Nick lächelte verschmitzt. "Stelle ich mir süß – verzeih das Wort – vor, du und eine Horde Adoptivkinder... Es wäre eine Möglichkeit, aber das meine ich eigentlich nicht. Ich weiß, dass du eigene willst... Aber denk mal drüber nach. Du liebst Kinder. Vielleicht findest du in dem Bereich eine neue Aufgabe, etwas das dein Herz begeistern kann. Ich will gar nicht, dass du dich jetzt zu irgendwas entscheidest. Ich möchte nur, dass du nachdenkst ob es etwas gibt, das dich ausfüllen kann. Etwas das dir Spaß macht, das dir hilft über das wegzukommen, was Kristin dir angetan hat. Etwas... lebendiges eben." Erneut zuckte Nick mit den Schultern.
"Du planst also meine Auferstehung von den Toten..." Kevin war ehrlich belustigt.
Nick dagegen verzog das Gesicht. "Nein... ja... Ach verdammt, du weißt was ich meine. Ich möchte den alten Kevin wiederhaben, der mir den Kopf abreißt wenn ich die Musik zu laut drehe, verstehst du? Du bist mir im Moment einfach zu zahm und... traurig..." Nick verstummte und sah seinen Freund bedrückt an.
"Ich kann es einfach nicht ertragen, dich so leiden zu sehen, Kev... Es bricht mir das Herz..." fügte er leise hinzu.
Kevin schlang einen Arm um Nicks Schultern und zog ihn an sich.
"Ich weiß..." murmelte er. "Ich weiß, Nick..."
Nick seufzte und zog seinen Freund in eine feste Umarmung.
Keiner der beiden bekam mit, wie drinnen von zehn an herunter gezählt wurde und alle, mit ein wenig gedrückter Stimmung, weil die zwei nicht dabei waren, einander ein frohes neues Jahr wünschten.

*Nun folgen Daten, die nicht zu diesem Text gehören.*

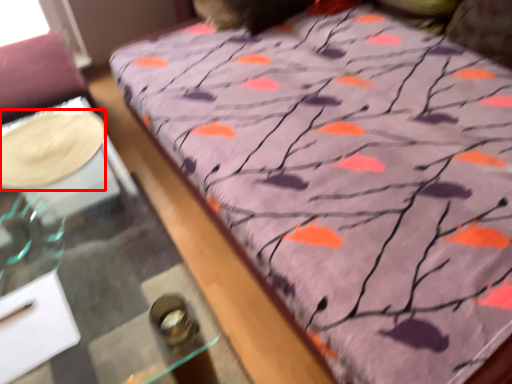
Question: From the image's perspective, where is glass plate (annotated by the red box) located in relation to table in the image?

Choices:
 (A) below
 (B) above

Answer: (B)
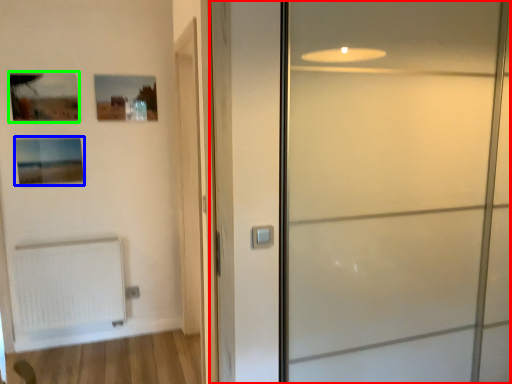
Question: Which object is positioned closest to door (highlighted by a red box)? Select from picture frame (highlighted by a blue box) and picture frame (highlighted by a green box).

Choices:
 (A) picture frame
 (B) picture frame

Answer: (A)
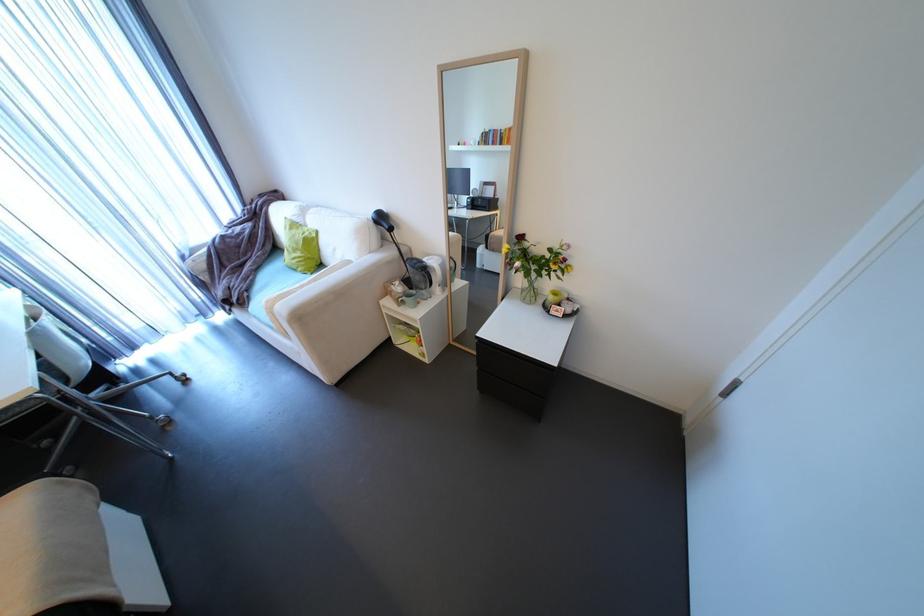
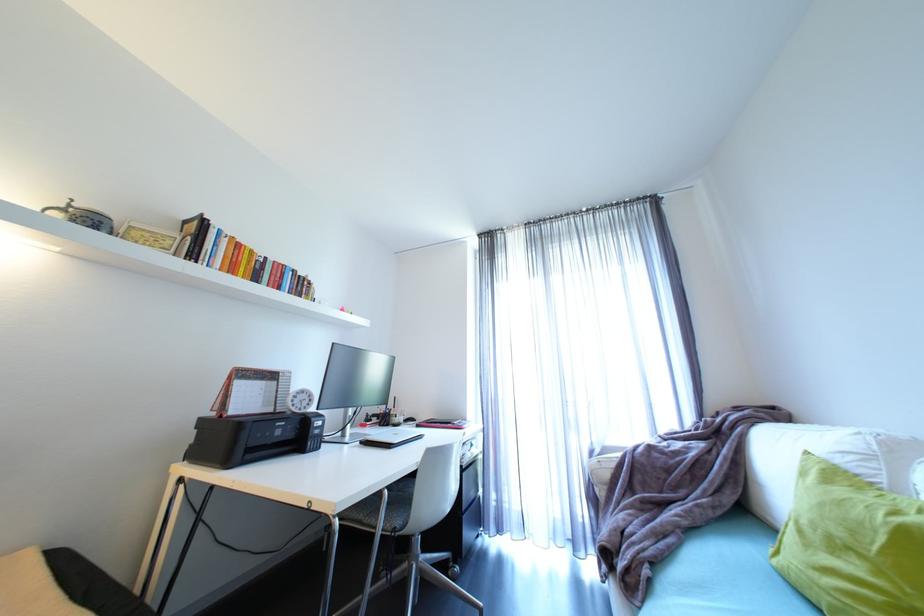
The point at [252,294] is marked in the first image. Where is the corresponding point in the second image?

(653, 572)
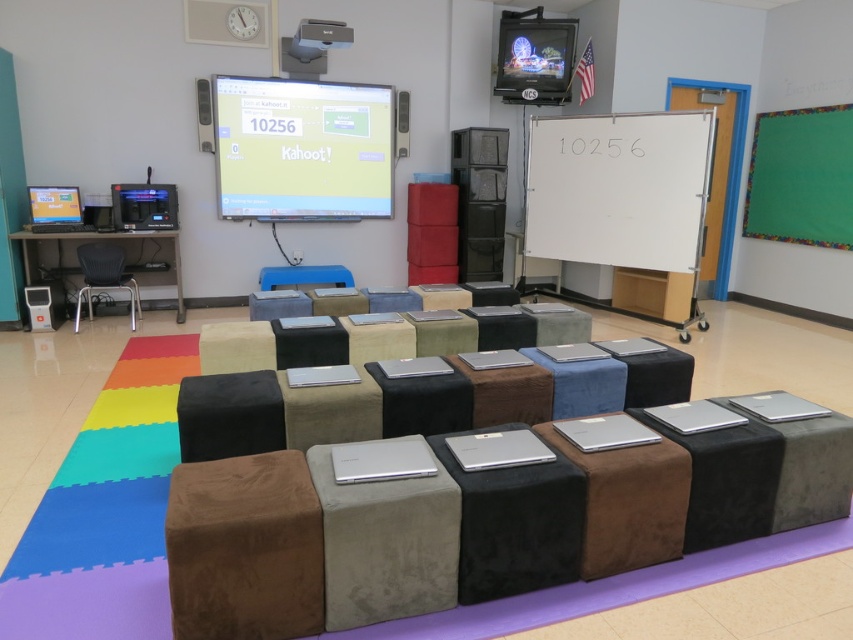
Which of these two, white matte whiteboard at center or matte plastic projector screen at upper center, stands shorter?

matte plastic projector screen at upper center is shorter.

Between white matte whiteboard at center and matte plastic projector screen at upper center, which one is positioned higher?

matte plastic projector screen at upper center is higher up.

You are a GUI agent. You are given a task and a screenshot of the screen. Output one action in this format:
    pyautogui.click(x=<x>, y=<y>)
    Task: Click on the white matte whiteboard at center
    The width and height of the screenshot is (853, 640).
    Given the screenshot: What is the action you would take?
    pyautogui.click(x=619, y=188)

At what (x,y) coordinates should I click in order to perform the action: click on white matte whiteboard at center. Please return your answer as a coordinate pair (x, y). The width and height of the screenshot is (853, 640). Looking at the image, I should click on (619, 188).

Which is more to the left, brown suede stool at lower left or green felt board at upper right?

brown suede stool at lower left is more to the left.

Consider the image. Is brown suede stool at lower left to the right of green felt board at upper right from the viewer's perspective?

In fact, brown suede stool at lower left is to the left of green felt board at upper right.

The image size is (853, 640). Find the location of `brown suede stool at lower left`. brown suede stool at lower left is located at coordinates (244, 548).

Describe the element at coordinates (244, 548) in the screenshot. I see `brown suede stool at lower left` at that location.

Does brown suede stool at lower left have a lesser width compared to matte black projector at upper center?

Correct, brown suede stool at lower left's width is less than matte black projector at upper center's.

This screenshot has width=853, height=640. What do you see at coordinates (244, 548) in the screenshot? I see `brown suede stool at lower left` at bounding box center [244, 548].

Where is `brown suede stool at lower left`? brown suede stool at lower left is located at coordinates (244, 548).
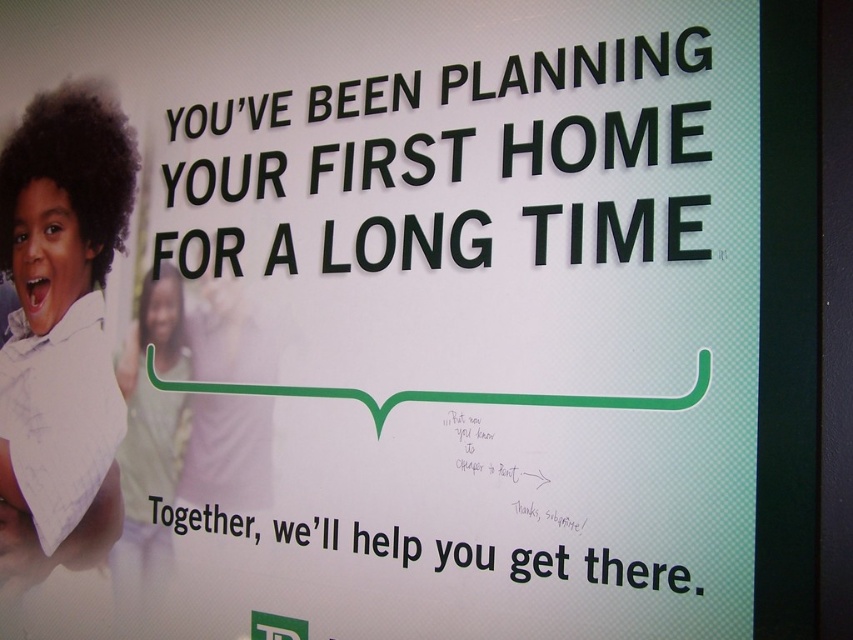
Question: Considering the relative positions of black paper text at lower center and black curly hair at upper left in the image provided, where is black paper text at lower center located with respect to black curly hair at upper left?

Choices:
 (A) below
 (B) above

Answer: (A)

Question: In this image, where is matte white shirt at left located relative to black curly hair at upper left?

Choices:
 (A) above
 (B) below

Answer: (A)

Question: Estimate the real-world distances between objects in this image. Which object is farther from the black curly hair at upper left?

Choices:
 (A) light green fabric at left
 (B) black paper text at lower center
 (C) matte white shirt at left
 (D) dark curly hair at upper left

Answer: (B)

Question: Based on their relative distances, which object is nearer to the black curly hair at upper left?

Choices:
 (A) black paper text at lower center
 (B) matte white shirt at left
 (C) light green fabric at left
 (D) black plastic text at upper center

Answer: (C)

Question: Can you confirm if matte white shirt at left is thinner than black plastic text at upper center?

Choices:
 (A) no
 (B) yes

Answer: (B)

Question: Which object is the farthest from the black paper text at lower center?

Choices:
 (A) black plastic text at upper center
 (B) light green fabric at left
 (C) dark curly hair at upper left

Answer: (C)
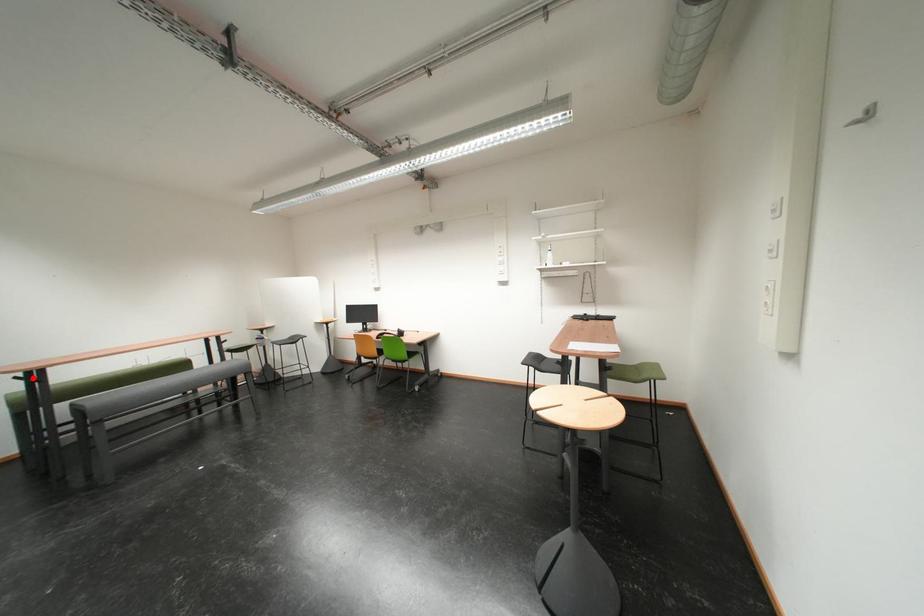
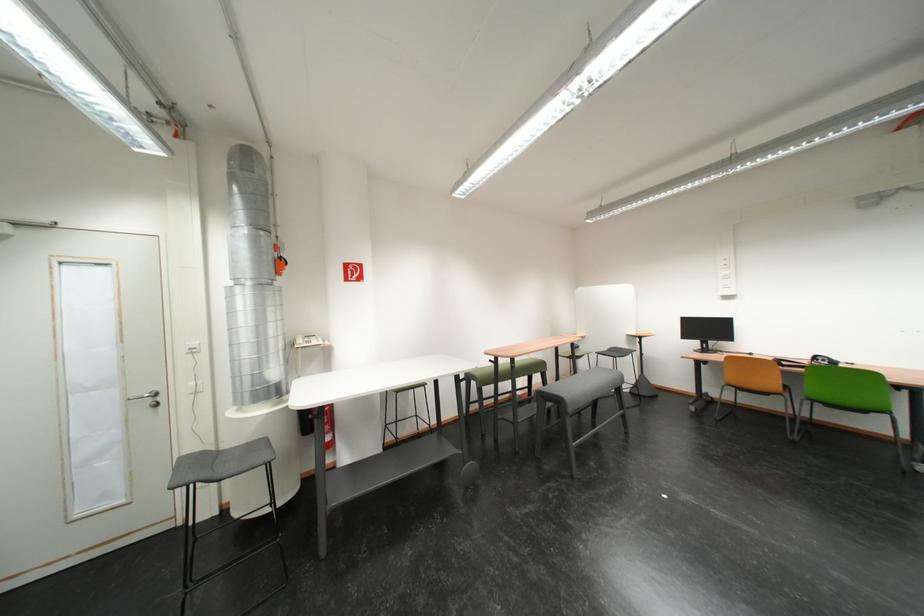
Find the pixel in the second image that matches the highlighted location in the first image.

(505, 362)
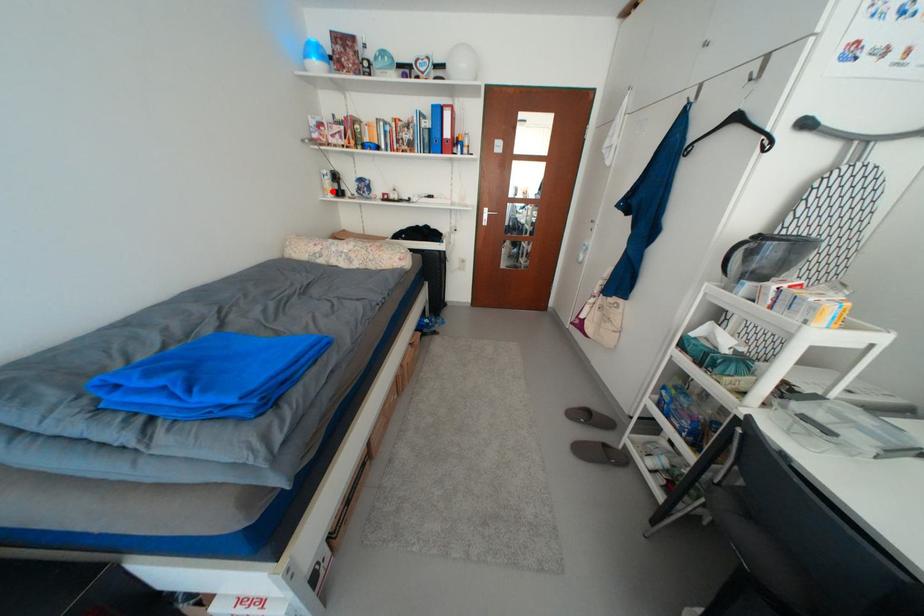
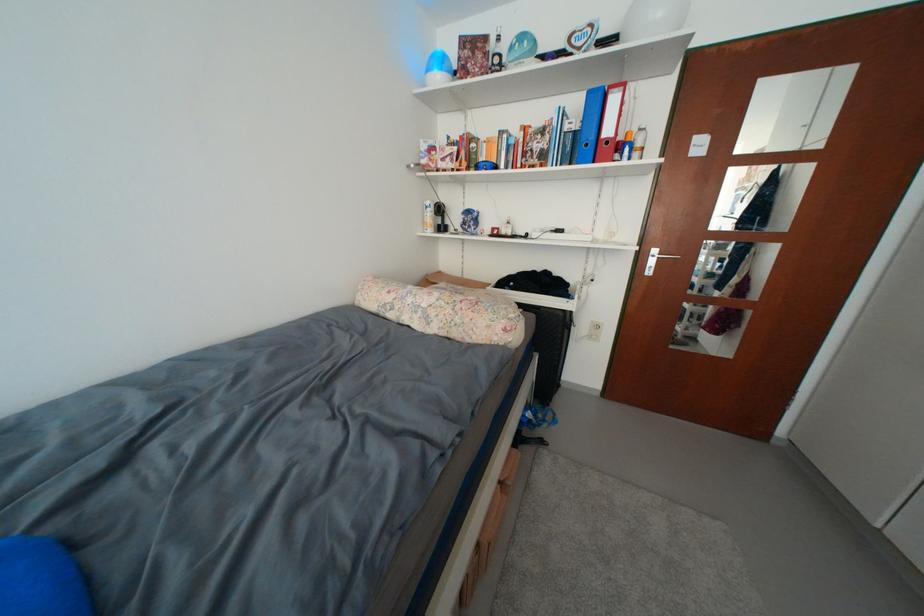
The point at the highlighted location is marked in the first image. Where is the corresponding point in the second image?

(432, 225)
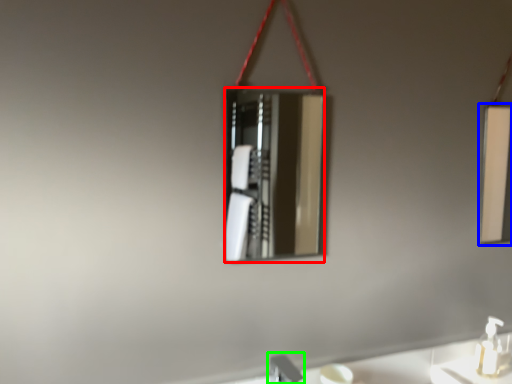
Question: Considering the real-world distances, which object is closest to mirror (highlighted by a red box)? mirror (highlighted by a blue box) or faucet (highlighted by a green box).

Choices:
 (A) mirror
 (B) faucet

Answer: (A)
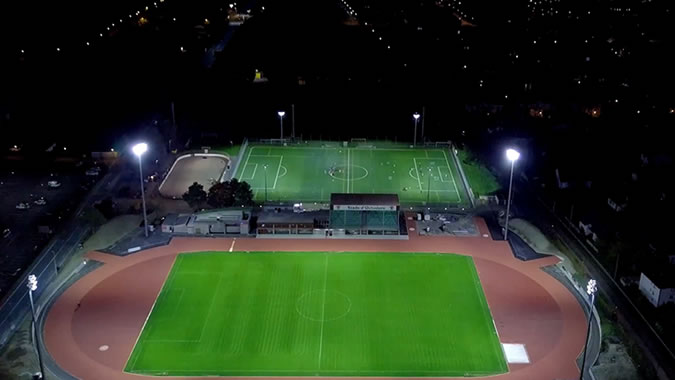
The image size is (675, 380). I want to click on lighted area, so click(x=246, y=75).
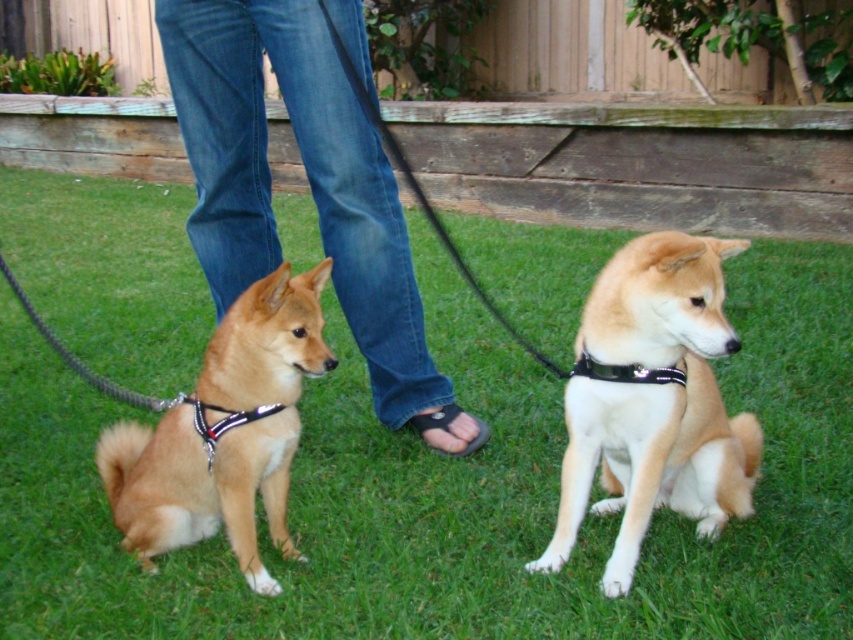
You are a dog owner who wants to know if your Shiba Inu with light brown fur at right can comfortably lie down on the green grass at lower center without its fur touching the ground. Based on the scene, can it?

The green grass at lower center is shorter than the light brown fur at right, so the dog can lie down comfortably without its fur touching the ground.

You are a dog trainer who needs to ensure the dogs are spaced safely apart. Given that the minimum required distance between two dogs is 36 inches, can you confirm if the light brown fur at right and golden fur dog at left are within the safety guidelines?

The distance between light brown fur at right and golden fur dog at left is 37.23 inches, which exceeds the minimum required 36 inches, so they are within the safety guidelines.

Erst als kurz darauf die ersten Raketen über dem Pazifik aufstiegen und das Wasser in ein buntes Funkenmeer tauchten, lösten sie sich ein Stück voneinander, ohne sich ganz loszulassen.
"Frohes Neues Jahr, Kevvey-Kev." Nick sah seinen Freund ernsthaft an, in seinen Augen leuchteten Unterstützung und Liebe.
"Frohes Neues Jahr, Nicky. Und... ich werde es tun... Ich such mir ein Ziel, versprochen."
Das Lächeln, mit dem Nick ihn für seine Worte belohnte, strahlte heller als das Feuerwerk.